Nascido em Joinville e formado em medicina pela Universidade Federal de Santa Catarina, ele conta que foi a realidade dos pacientes sem recursos que o motivou a criar a fundação, em 1987.

A iniciativa foi em parceria com o amigo José Aluísio Vieira, também nefrologista, que liderou na década de 1970 o primeiro transplante renal em Santa Catarina.

"Tínhamos o sonho de oferecer ao paciente da rede pública um tratamento digno, com máquinas de diálise mais seguras e uma equipe que cuidasse também dos aspectos nutricionais, psicológicos e sociais", lembra.

Luz Filho sabia que, se dependesse apenas dos recursos públicos, só poderia oferecer o tratamento básico de diálise.

Envolver a sociedade, por meio de doações, foi a saída. Hoje, 18 mil pessoas de todo o país contribuem mensalmente para a instituição com pequenas quantias.

"Vamos salvar vidas" é o grito de guerra com o qual a supervisora do call center, Gizeli Dadam, motiva sua equipe todas as manhãs antes do início das ligações telefônicas em busca de doações.

De cem ligações feitas, só dez resultam em uma conversa com o atendente. Dessas, três pessoas ajudam com algum valor. "Já recebemos doação de R$ 0,50 a R$ 500, mas a média é de R$ 6,50, R$ 7,50. Ontem, totalizamos R$ 1.820", diz Gizeli.

Somadas, essas pequenas doações representam 50% da receita da Pró-Rim, que em 2013 foi de R$ 32,44 milhões. Para Luz Filho, elas são fundamentais para manter a qualidade dos serviços. São 56 mil atendimentos ambulatoriais e 150 mil hemodiálises todos os anos. Desde sua criação, a fundação já fez 1.200 transplantes renais.

PREVENÇÃO
Os atendentes do call center são treinados também para disseminar informações sobre a doença renal e as formas de prevenção, como manter a diabetes e a hipertensão controladas.

Às vezes, a história da doença é contada em primeira pessoa pelo próprio atendente. Ao menos três pacientes da Pró-Rim trabalham no call center. É o caso de Sandra, 28, que fez transplante renal em 2010. Ela nasceu com um rim atrofiado e perdeu o outro após uma série de infecções urinárias.

"Se a pessoa dá espaço, eu conto [sua história de vida], mas é raro. Grande parte já atende o telefone dizendo que não tem tempo."

A Pró-Rim também desenvolve projetos na área de prevenção, entre eles um grupo teatral ("Rins do Riso") que faz apresentações sobre o tema em empresas, escolas, igrejas e hospitais.

(PROBLEMAS A RESOLVER):
1. Reproduza fielmente a parte do texto sobre a Pró-Rim que começa em "Luz Filho sabia" e termina em "busca de doações.".
2. Prossiga com o texto sobre a Pró-Rim a partir da última frase apresentada.

(LINHAS EXTRAÍDAS):
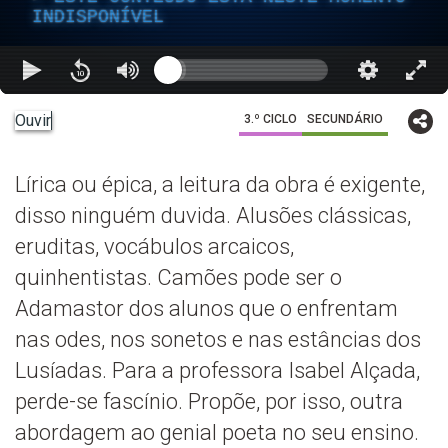
INDISPONÍVEL
Ouvir
3.º CICLO
SECUNDÁRIO
Lírica ou épica, a leitura da obra é exigente,
disso ninguém duvida. Alusões clássicas,
eruditas, vocábulos arcaicos,
quinhentistas. Camões pode ser o
Adamastor dos alunos que o enfrentam
nas odes, nos sonetos e nas estâncias dos
Lusíadas. Para a professora Isabel Alçada,
perde-se fascínio. Propõe, por isso, outra
abordagem ao genial poeta no seu ensino.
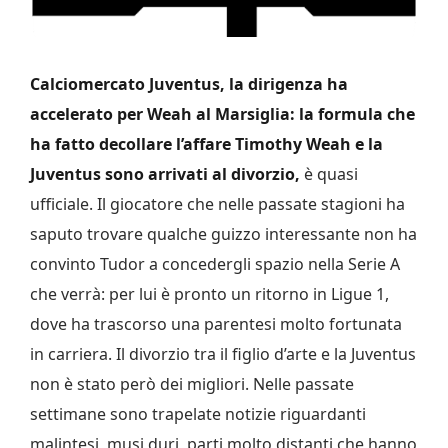
Calciomercato Juventus, la dirigenza ha
accelerato per Weah al Marsiglia: la formula che
ha fatto decollare l’affare
Timothy Weah e la
Juventus sono arrivati al divorzio,
è quasi
ufficiale. Il giocatore che nelle passate stagioni ha
saputo trovare qualche guizzo interessante non ha
convinto Tudor a concedergli spazio nella Serie A
che verrà: per lui è pronto un ritorno in Ligue 1,
dove ha trascorso una parentesi molto fortunata
in carriera. Il divorzio tra il figlio d’arte e la Juventus
non è stato però dei migliori. Nelle passate
settimane sono trapelate notizie riguardanti
malintesi, musi duri, parti molto distanti che hanno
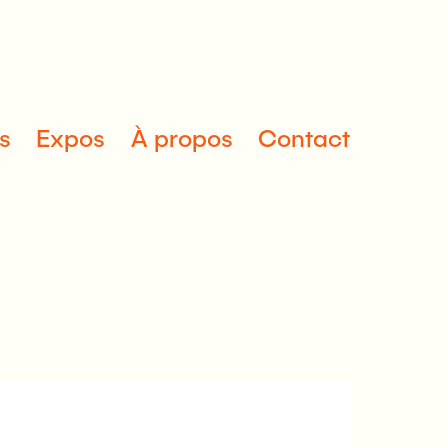
s
Expos
À propos
Contact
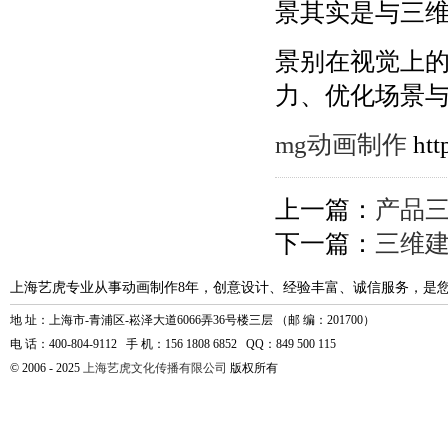
景其实是与三
景别在视觉上
力、优化场景
mg动画制作
htt
上一篇：
产品
下一篇：
三维
上海艺虎专业从事动画制作8年，创意设计、经验丰富、诚信服务，是
地 址：上海市-青浦区-崧泽大道6066弄36号楼三层 （邮 编：201700）
电 话：400-804-9112 手 机：156 1808 6852 QQ：849 500 115
© 2006 - 2025
上海艺虎文化传播有限公司
版权所有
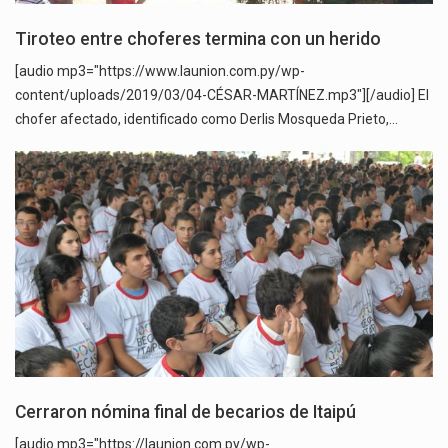
Tiroteo entre choferes termina con un herido
[audio mp3="https://www.launion.com.py/wp-
content/uploads/2019/03/04-CÉSAR-MARTÍNEZ.mp3"][/audio] El
chofer afectado, identificado como Derlis Mosqueda Prieto,…
Cerraron nómina final de becarios de Itaipú
[audio mp3="https://launion.com.py/wp-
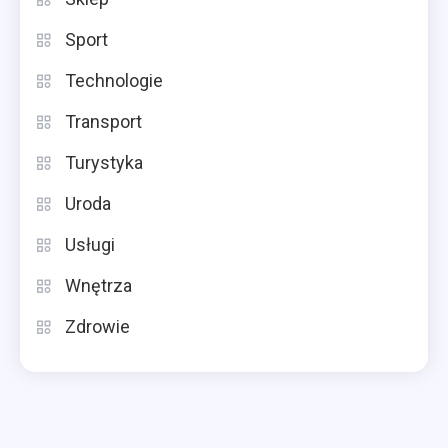
Sport
Technologie
Transport
Turystyka
Uroda
Usługi
Wnętrza
Zdrowie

(RESPOSTAS):
1.
Luz Filho sabia que, se dependesse apenas dos recursos públicos, só poderia oferecer o tratamento básico de diálise.

Envolver a sociedade, por meio de doações, foi a saída. Hoje, 18 mil pessoas de todo o país contribuem mensalmente para a instituição com pequenas quantias.

"Vamos salvar vidas" é o grito de guerra com o qual a supervisora do call center, Gizeli Dadam, motiva sua equipe todas as manhãs antes do início das ligações telefônicas em busca de doações.

2.
O conceito de prevenção também vale para quem já tem a doença. Além de alimentação equilibrada e a prática de atividade física, o paciente em diálise precisa evitar a ingestão de líquidos e o consumo de alimentos com sódio e potássio.

"Em cada estágio da doença, a orientação nutricional é muito importante. Há complicações sérias relacionadas à nutrição, como parada cardíaca e embolia pulmonar", afirma a nutricionista Fabiana Baggio Nerbass.

Segundo ela, mudanças grandes e bruscas no hábito alimentar geralmente não são bem aceitas e dificultam a adesão às orientações. "Devem ser pequenas e gradativas", diz.

O apoio psicológico também é fundamental. "Quando o paciente recebe a notícia de que precisará de uma máquina para sobreviver, o impacto é muito grande. A doença altera a vida. Em geral, perdem o emprego, sofrem de impotência sexual e passam a ser vistos como dependentes", conta a psicóloga Rose Gasparini.

GESTÃO E PROJETOS
Nos últimos oito anos, a Pró-Rim tem passado por uma grande mudança nos processos de gestão e planejamento estratégico, depois de uma parceria com a Fundação Dom Cabral.

Um avanço foi a implantação do Sistema Tasy, que permite, entre outras coisas, o acesso imediato ao prontuários dos pacientes, o que facilita a comunicação e a troca de informações entre as unidades da instituição.

A Pró-Rim também investe na construção de um novo hospital, que ainda depende de doações e parcerias para se tornar realidade.

O investimento previsto é de cerca de R$ 60 milhões –um grupo de investidores proverá os recursos financeiros para a construção do hospital. "Mas é preciso equipar o hospital, clínicas e consultórios. Estamos em busca de mais doações e parcerias", explica Luz Filho.